El canciller de Brasil, Celso Amorim, denunció la crítica situación humanitaria de su embajada en Tegucigalpa, a la que se le han cortado los suministros de agua, luz, alimentos y comunicaciones, además de estar rodeada por las fuerzas de seguridad de las autoridades de facto hondureñas.
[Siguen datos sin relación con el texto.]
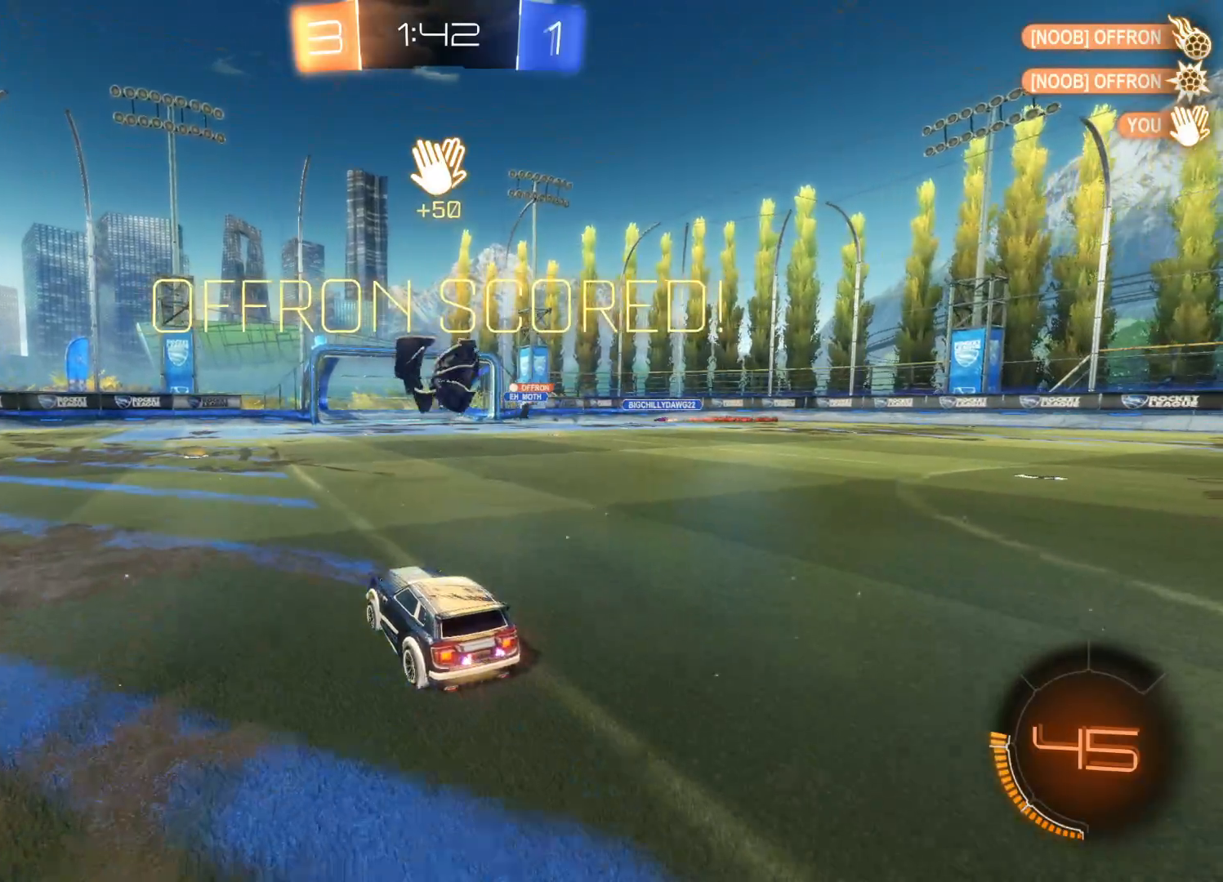
{"buttons": [], "left_stick": "center", "right_stick": "center", "events": [[50, "DPAD_UP", "down"], [166, "R2", "up"], [183, "DPAD_UP", "up"]]}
Al cierre de esta edición, Zelaya había denunciado el lanzamiento de «gases tóxicos» a la sede diplomática. «Se me irritaron los ojos», aseguró el depuesto gobernante, y añadió que también sufrió problemas en la garganta.
El Gobierno golpista de Roberto Micheletti negó que la Policía hondureña haya lanzado «un líquido que provoque malestar» contra los refugiados en la legación y añadió que «lo único que hay en este momento en esa zona es un operativo de limpieza».
Horas antes, Zelaya había llamado «a mantener la resistencia» al considerar que Micheletti carece de «voluntad» para restituirle en la Presidencia, después de declarar: «El diálogo ha comenzado».
Zelaya se reunió ayer con los candidatos presidenciales, que le instaron a hablar con Micheletti, e incluso recibió a un enviado de éste con propuestas «inaceptables».